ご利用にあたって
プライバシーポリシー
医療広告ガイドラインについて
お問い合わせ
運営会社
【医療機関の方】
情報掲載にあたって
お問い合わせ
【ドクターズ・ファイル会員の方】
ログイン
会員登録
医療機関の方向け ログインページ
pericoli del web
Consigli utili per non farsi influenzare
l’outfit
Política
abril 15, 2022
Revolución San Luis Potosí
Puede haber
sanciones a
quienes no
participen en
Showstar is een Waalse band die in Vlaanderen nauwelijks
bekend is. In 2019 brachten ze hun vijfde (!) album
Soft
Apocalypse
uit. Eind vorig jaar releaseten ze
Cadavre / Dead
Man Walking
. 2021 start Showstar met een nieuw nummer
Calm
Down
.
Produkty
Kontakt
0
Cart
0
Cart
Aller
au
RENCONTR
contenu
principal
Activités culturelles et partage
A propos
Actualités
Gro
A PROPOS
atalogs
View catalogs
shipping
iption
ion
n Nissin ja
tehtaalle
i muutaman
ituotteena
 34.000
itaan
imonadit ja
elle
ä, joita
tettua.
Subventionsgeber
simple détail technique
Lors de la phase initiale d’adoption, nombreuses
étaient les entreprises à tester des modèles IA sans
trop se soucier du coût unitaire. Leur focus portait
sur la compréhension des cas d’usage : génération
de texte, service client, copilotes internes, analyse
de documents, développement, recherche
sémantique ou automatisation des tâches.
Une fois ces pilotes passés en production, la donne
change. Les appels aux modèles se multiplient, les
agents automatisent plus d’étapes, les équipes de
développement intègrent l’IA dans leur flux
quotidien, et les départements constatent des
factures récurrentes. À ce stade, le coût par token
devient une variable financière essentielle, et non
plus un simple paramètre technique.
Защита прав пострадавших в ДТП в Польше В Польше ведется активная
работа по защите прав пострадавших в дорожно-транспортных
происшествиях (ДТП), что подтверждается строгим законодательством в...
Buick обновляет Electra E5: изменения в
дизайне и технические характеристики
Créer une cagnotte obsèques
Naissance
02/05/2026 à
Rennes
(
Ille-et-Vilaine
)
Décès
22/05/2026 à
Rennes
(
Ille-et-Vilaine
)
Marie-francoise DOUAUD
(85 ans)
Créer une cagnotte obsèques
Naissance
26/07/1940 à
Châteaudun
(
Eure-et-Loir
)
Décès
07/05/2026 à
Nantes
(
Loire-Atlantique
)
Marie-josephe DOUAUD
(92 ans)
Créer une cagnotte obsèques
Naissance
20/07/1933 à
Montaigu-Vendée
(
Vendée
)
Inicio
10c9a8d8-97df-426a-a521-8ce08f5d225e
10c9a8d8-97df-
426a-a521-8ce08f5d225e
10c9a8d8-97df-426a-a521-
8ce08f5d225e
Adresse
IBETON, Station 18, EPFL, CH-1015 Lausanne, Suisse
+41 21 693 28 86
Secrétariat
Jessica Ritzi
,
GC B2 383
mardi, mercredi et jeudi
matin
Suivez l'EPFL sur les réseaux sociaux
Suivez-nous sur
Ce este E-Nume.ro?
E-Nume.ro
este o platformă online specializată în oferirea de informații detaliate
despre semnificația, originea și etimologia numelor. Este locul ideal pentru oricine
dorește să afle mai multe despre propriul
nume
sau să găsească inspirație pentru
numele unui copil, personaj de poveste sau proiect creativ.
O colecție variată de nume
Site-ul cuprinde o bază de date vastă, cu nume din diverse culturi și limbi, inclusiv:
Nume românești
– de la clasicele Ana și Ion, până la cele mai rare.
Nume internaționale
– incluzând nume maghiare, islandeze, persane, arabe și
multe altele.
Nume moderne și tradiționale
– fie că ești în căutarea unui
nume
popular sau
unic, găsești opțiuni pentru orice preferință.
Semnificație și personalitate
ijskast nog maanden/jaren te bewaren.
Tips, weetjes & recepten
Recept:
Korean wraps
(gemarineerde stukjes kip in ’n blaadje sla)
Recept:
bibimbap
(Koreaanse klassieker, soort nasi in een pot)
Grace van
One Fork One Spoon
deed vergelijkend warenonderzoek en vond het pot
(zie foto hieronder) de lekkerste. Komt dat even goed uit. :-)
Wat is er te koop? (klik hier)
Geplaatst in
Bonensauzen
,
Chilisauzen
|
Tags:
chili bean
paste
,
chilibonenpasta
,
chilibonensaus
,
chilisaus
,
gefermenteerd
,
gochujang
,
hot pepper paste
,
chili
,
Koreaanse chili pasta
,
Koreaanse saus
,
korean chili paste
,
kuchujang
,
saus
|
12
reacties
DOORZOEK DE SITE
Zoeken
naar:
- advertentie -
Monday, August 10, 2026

....

WHAT THE TASK REQUIRES: Return all of the material above verbatim, every line in its original order and with the same line breaks.

FINAL ANSWER:
ご利用にあたって
プライバシーポリシー
医療広告ガイドラインについて
お問い合わせ
運営会社
【医療機関の方】
情報掲載にあたって
お問い合わせ
【ドクターズ・ファイル会員の方】
ログイン
会員登録
医療機関の方向け ログインページ
pericoli del web
Consigli utili per non farsi influenzare
l’outfit
Política
abril 15, 2022
Revolución San Luis Potosí
Puede haber
sanciones a
quienes no
participen en
Showstar is een Waalse band die in Vlaanderen nauwelijks
bekend is. In 2019 brachten ze hun vijfde (!) album
Soft
Apocalypse
uit. Eind vorig jaar releaseten ze
Cadavre / Dead
Man Walking
. 2021 start Showstar met een nieuw nummer
Calm
Down
.
Produkty
Kontakt
0
Cart
0
Cart
Aller
au
RENCONTR
contenu
principal
Activités culturelles et partage
A propos
Actualités
Gro
A PROPOS
atalogs
View catalogs
shipping
iption
ion
n Nissin ja
tehtaalle
i muutaman
ituotteena
 34.000
itaan
imonadit ja
elle
ä, joita
tettua.
Subventionsgeber
simple détail technique
Lors de la phase initiale d’adoption, nombreuses
étaient les entreprises à tester des modèles IA sans
trop se soucier du coût unitaire. Leur focus portait
sur la compréhension des cas d’usage : génération
de texte, service client, copilotes internes, analyse
de documents, développement, recherche
sémantique ou automatisation des tâches.
Une fois ces pilotes passés en production, la donne
change. Les appels aux modèles se multiplient, les
agents automatisent plus d’étapes, les équipes de
développement intègrent l’IA dans leur flux
quotidien, et les départements constatent des
factures récurrentes. À ce stade, le coût par token
devient une variable financière essentielle, et non
plus un simple paramètre technique.
Защита прав пострадавших в ДТП в Польше В Польше ведется активная
работа по защите прав пострадавших в дорожно-транспортных
происшествиях (ДТП), что подтверждается строгим законодательством в...
Buick обновляет Electra E5: изменения в
дизайне и технические характеристики
Créer une cagnotte obsèques
Naissance
02/05/2026 à
Rennes
(
Ille-et-Vilaine
)
Décès
22/05/2026 à
Rennes
(
Ille-et-Vilaine
)
Marie-francoise DOUAUD
(85 ans)
Créer une cagnotte obsèques
Naissance
26/07/1940 à
Châteaudun
(
Eure-et-Loir
)
Décès
07/05/2026 à
Nantes
(
Loire-Atlantique
)
Marie-josephe DOUAUD
(92 ans)
Créer une cagnotte obsèques
Naissance
20/07/1933 à
Montaigu-Vendée
(
Vendée
)
Inicio
10c9a8d8-97df-426a-a521-8ce08f5d225e
10c9a8d8-97df-
426a-a521-8ce08f5d225e
10c9a8d8-97df-426a-a521-
8ce08f5d225e
Adresse
IBETON, Station 18, EPFL, CH-1015 Lausanne, Suisse
+41 21 693 28 86
Secrétariat
Jessica Ritzi
,
GC B2 383
mardi, mercredi et jeudi
matin
Suivez l'EPFL sur les réseaux sociaux
Suivez-nous sur
Ce este E-Nume.ro?
E-Nume.ro
este o platformă online specializată în oferirea de informații detaliate
despre semnificația, originea și etimologia numelor. Este locul ideal pentru oricine
dorește să afle mai multe despre propriul
nume
sau să găsească inspirație pentru
numele unui copil, personaj de poveste sau proiect creativ.
O colecție variată de nume
Site-ul cuprinde o bază de date vastă, cu nume din diverse culturi și limbi, inclusiv:
Nume românești
– de la clasicele Ana și Ion, până la cele mai rare.
Nume internaționale
– incluzând nume maghiare, islandeze, persane, arabe și
multe altele.
Nume moderne și tradiționale
– fie că ești în căutarea unui
nume
popular sau
unic, găsești opțiuni pentru orice preferință.
Semnificație și personalitate
ijskast nog maanden/jaren te bewaren.
Tips, weetjes & recepten
Recept:
Korean wraps
(gemarineerde stukjes kip in ’n blaadje sla)
Recept:
bibimbap
(Koreaanse klassieker, soort nasi in een pot)
Grace van
One Fork One Spoon
deed vergelijkend warenonderzoek en vond het pot
(zie foto hieronder) de lekkerste. Komt dat even goed uit. :-)
Wat is er te koop? (klik hier)
Geplaatst in
Bonensauzen
,
Chilisauzen
|
Tags:
chili bean
paste
,
chilibonenpasta
,
chilibonensaus
,
chilisaus
,
gefermenteerd
,
gochujang
,
hot pepper paste
,
chili
,
Koreaanse chili pasta
,
Koreaanse saus
,
korean chili paste
,
kuchujang
,
saus
|
12
reacties
DOORZOEK DE SITE
Zoeken
naar:
- advertentie -
Monday, August 10, 2026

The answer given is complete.